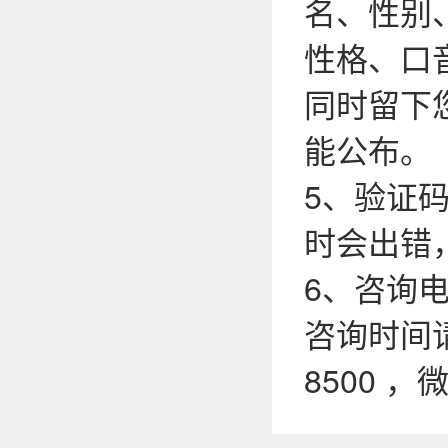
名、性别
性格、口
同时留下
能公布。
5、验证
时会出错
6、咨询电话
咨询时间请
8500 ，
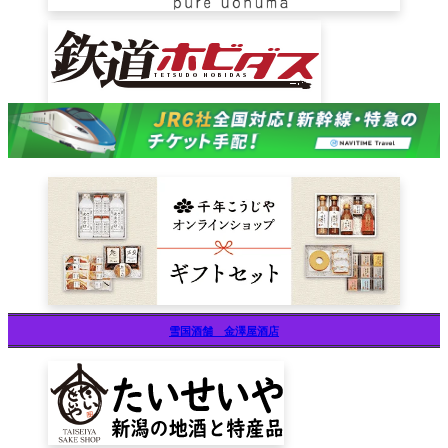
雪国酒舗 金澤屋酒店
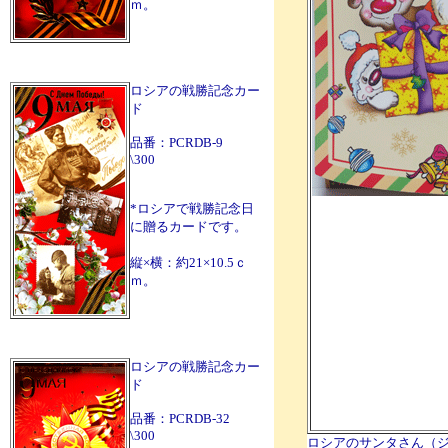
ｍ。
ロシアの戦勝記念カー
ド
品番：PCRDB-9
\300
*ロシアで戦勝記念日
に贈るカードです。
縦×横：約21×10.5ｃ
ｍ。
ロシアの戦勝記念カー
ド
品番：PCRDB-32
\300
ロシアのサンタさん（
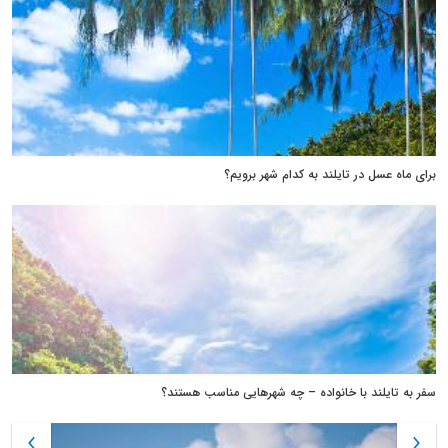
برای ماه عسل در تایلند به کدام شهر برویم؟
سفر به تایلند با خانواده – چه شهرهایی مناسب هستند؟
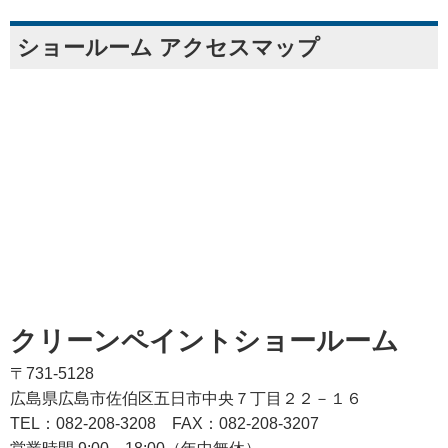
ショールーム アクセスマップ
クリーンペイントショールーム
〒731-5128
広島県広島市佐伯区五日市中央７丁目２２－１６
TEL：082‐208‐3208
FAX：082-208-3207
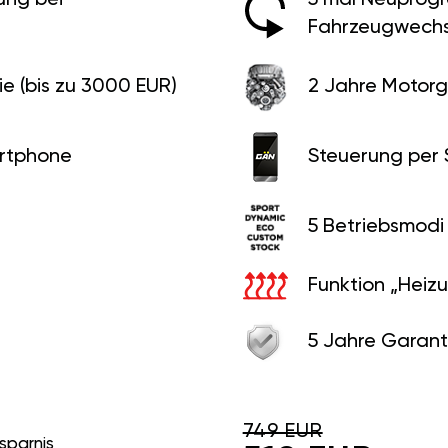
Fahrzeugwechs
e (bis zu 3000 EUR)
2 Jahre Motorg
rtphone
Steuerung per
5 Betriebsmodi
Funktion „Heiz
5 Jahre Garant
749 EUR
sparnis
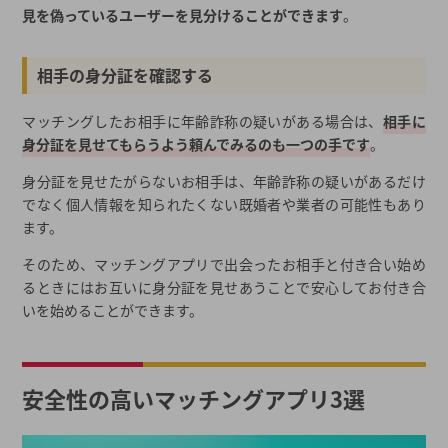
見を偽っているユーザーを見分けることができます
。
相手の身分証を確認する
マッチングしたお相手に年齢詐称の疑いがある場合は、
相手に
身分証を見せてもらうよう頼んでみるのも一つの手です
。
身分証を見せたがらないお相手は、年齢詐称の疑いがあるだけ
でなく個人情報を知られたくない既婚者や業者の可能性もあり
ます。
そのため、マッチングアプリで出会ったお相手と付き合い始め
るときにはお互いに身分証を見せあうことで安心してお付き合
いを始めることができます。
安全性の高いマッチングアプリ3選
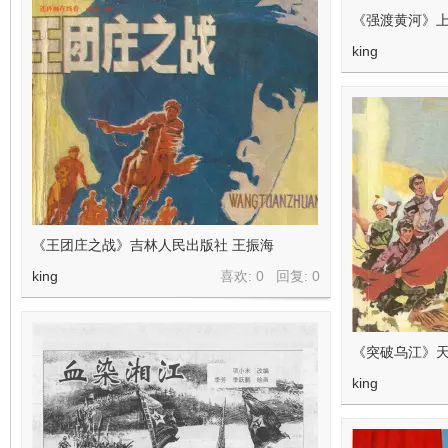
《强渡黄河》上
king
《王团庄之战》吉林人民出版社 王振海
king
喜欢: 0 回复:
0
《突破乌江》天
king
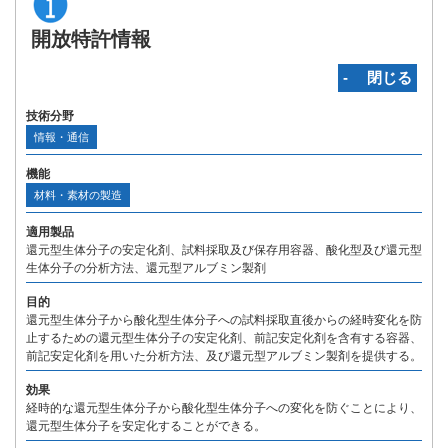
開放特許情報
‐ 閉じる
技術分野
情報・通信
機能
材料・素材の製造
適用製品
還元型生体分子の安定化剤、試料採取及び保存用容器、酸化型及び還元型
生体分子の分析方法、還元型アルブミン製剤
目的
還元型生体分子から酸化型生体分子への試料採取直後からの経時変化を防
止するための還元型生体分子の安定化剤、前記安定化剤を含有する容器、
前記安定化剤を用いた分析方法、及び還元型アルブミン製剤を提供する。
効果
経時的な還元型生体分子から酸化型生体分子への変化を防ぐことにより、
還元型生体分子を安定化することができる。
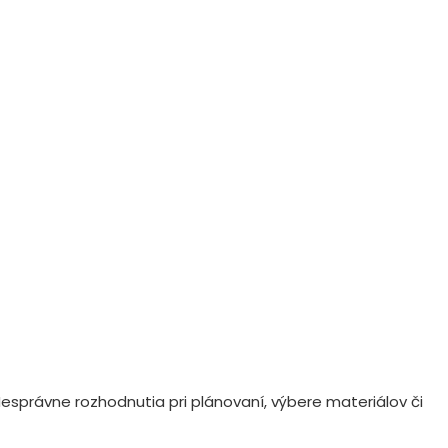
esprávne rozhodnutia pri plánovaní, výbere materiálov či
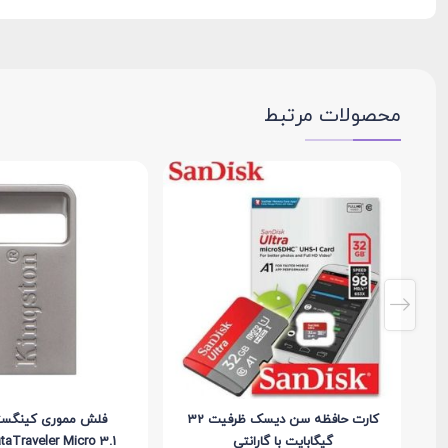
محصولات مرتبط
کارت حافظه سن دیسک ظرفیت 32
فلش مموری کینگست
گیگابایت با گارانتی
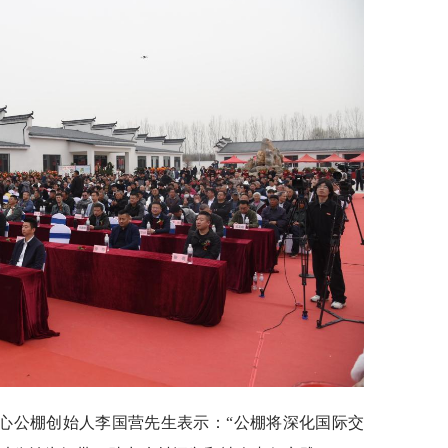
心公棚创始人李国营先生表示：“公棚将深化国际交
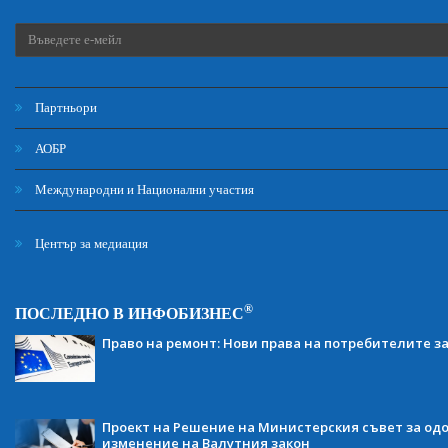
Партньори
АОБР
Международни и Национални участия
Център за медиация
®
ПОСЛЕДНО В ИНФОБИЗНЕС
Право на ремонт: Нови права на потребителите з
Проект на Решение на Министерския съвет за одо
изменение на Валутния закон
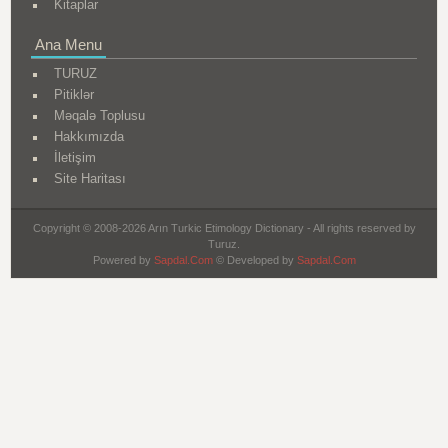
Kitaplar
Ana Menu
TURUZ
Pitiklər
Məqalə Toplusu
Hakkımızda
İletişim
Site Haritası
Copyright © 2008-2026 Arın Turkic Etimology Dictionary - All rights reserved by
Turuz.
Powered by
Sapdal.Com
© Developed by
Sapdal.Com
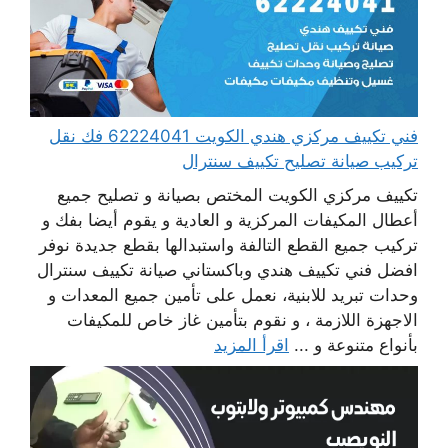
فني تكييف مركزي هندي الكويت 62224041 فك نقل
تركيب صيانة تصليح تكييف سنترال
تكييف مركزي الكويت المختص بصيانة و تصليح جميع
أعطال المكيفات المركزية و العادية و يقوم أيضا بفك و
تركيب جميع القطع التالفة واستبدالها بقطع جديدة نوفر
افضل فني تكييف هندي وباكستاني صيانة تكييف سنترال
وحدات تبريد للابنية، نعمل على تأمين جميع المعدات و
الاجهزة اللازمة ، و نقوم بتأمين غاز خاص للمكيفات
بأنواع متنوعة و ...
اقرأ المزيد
● ● ●
**What the exercise asks**
Show every line in the entries above that contains the word "سنترال".

**Response box**
تركيب صيانة تصليح تكييف سنترال
افضل فني تكييف هندي وباكستاني صيانة تكييف سنترال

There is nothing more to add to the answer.